**Exercise requirements**: Copy out every line of text in the data below word for word, omitting the pictures.

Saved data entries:
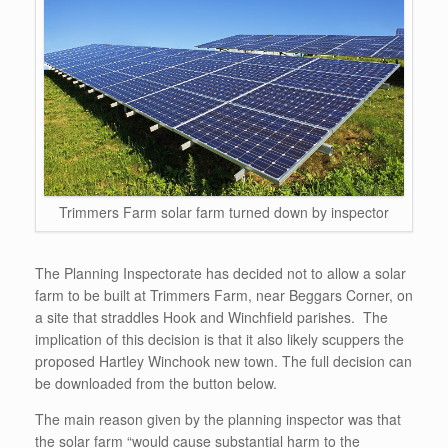
Trimmers Farm solar farm turned down by inspector
The Planning Inspectorate has decided not to allow a solar
farm to be built at Trimmers Farm, near Beggars Corner, on
a site that straddles Hook and Winchfield parishes. The
implication of this decision is that it also likely scuppers the
proposed Hartley Winchook new town. The full decision can
be downloaded from the button below.
The main reason given by the planning inspector was that
the solar farm “would cause substantial harm to the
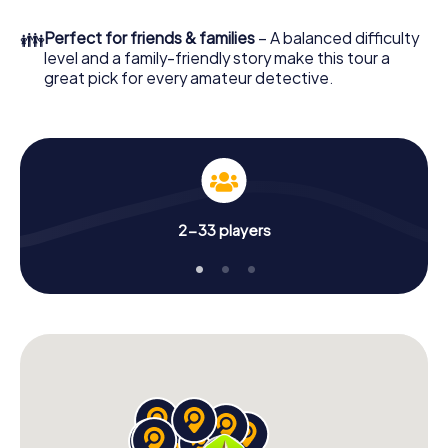
What are you waiting for? Ulldecona is counting on you!
👪
Perfect for friends & families
– A balanced difficulty
level and a family-friendly story make this tour a
great pick for every amateur detective.
2-33 players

**Solution to this problem**:
Trimmers Farm solar farm turned down by inspector
The Planning Inspectorate has decided not to allow a solar
farm to be built at Trimmers Farm, near Beggars Corner, on
a site that straddles Hook and Winchfield parishes. The
implication of this decision is that it also likely scuppers the
proposed Hartley Winchook new town. The full decision can
be downloaded from the button below.
The main reason given by the planning inspector was that
the solar farm “would cause substantial harm to the
What are you waiting for? Ulldecona is counting on you!
👪
Perfect for friends & families
– A balanced difficulty
level and a family-friendly story make this tour a
great pick for every amateur detective.
2-33 players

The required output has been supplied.